I've implemented some ideas in a Java Swing GUI and embedded visualizations built with processing (YouTube Screencast whereas you can find detailed explanations and screenshots in my Master's Thesis). As some of you told me, fof the web frontend I like to use d3js in combination with Vue.js, but I'm really new to the front-end stuff.
Let me know what you think :-) a community effort would be the most awesome thing ever. Would you be eager to help? Especially as I'm usually a backend engineer and might struggle a lot of times.
BTW: Another idea for the near future is scaling SirixDB with a distributed log, most probably via Apache BookKeeper directly or Apache Pulsar instead of Kafka.
Feel free to contribute on GitHub
Kind regards
Johannes
Top comments (10)
Love the project, I would love to contribute possibly later today (apparently your in germany so it will be tomorrow for you
I'll try to add support for retrieving the full revision history metadata of a resource on saturday (also for the REST-API... might simply be a GET host/database/resource/history route).
Maybe then in the first step for the web interface I'd like to read this information into a table, for instance, the author (name, ID), the revision number + revision timestamp and an optional commit message.
Then in the next step I might add the possibility to open a specific revision by clicking on one of the table rows :-)
I can definitely help with the REST api. and maybe the web UI.

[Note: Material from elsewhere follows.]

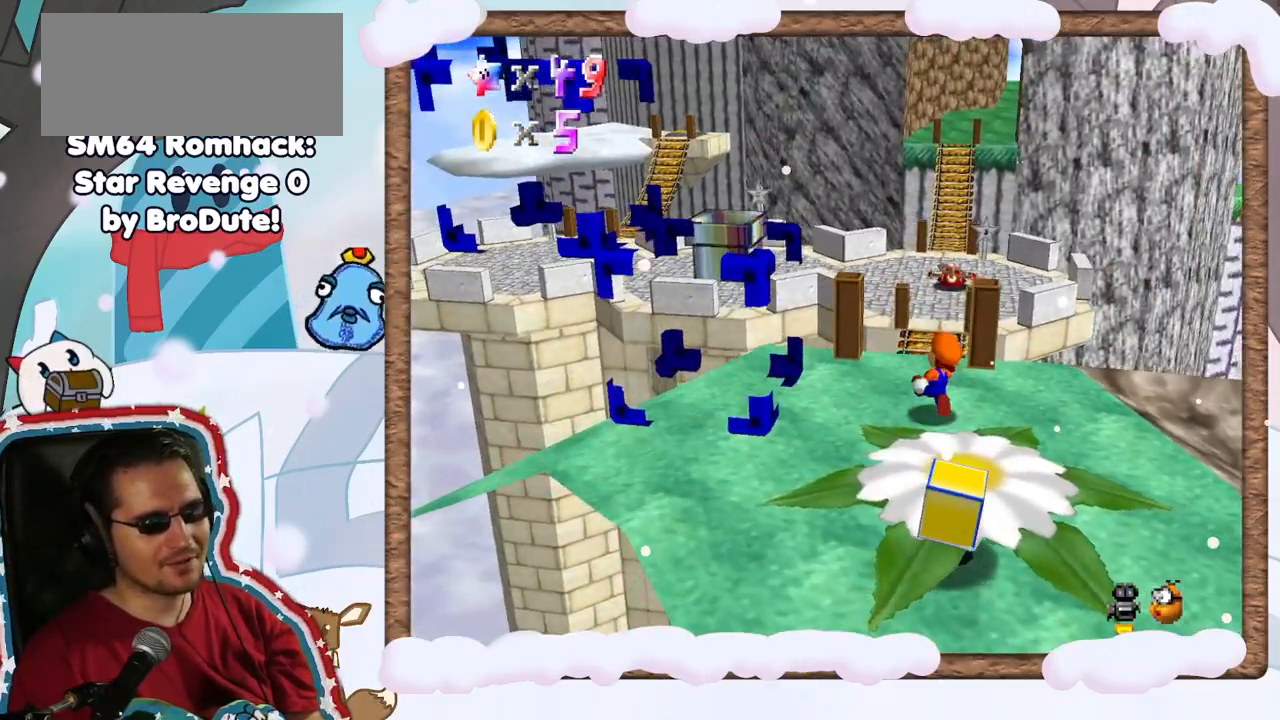
{"buttons": ["Z"], "left_stick": "up", "events": [[217, "Z", "down"], [267, "A", "down"], [500, "A", "up"]]}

Thanks a million times... I've built a non-blocking REST API with Vert.x, Kotlin (Coroutines) and Keycloak. It's in the repository in bundles/rest-api :-)
I just added persisting the user-information for each revision a few days ago (if the data store is not used as an embedded Java library). I'll add the possibility to get a list of this info in the Java-API next and then in the REST-API. Should be done in no time (hopefully ;-))
But I guess I need every kind of help for the upcoming web-UI where we start from a green field, yay ;-)
Oh, thank you so much... :-)
Hey, I'd be in for Vue. Any issues for frontend in particular?
Wow, yeah, I'm a backend engineer but would love to learn some frontend stuff. As of now we just have a plain simple table displaying the history metadata of a resource (and even only Metadata). Just started the project on saturday I guess.
I've added some issues to the github.com/sirixdb/sirix repository, but should have moved them to the new repository.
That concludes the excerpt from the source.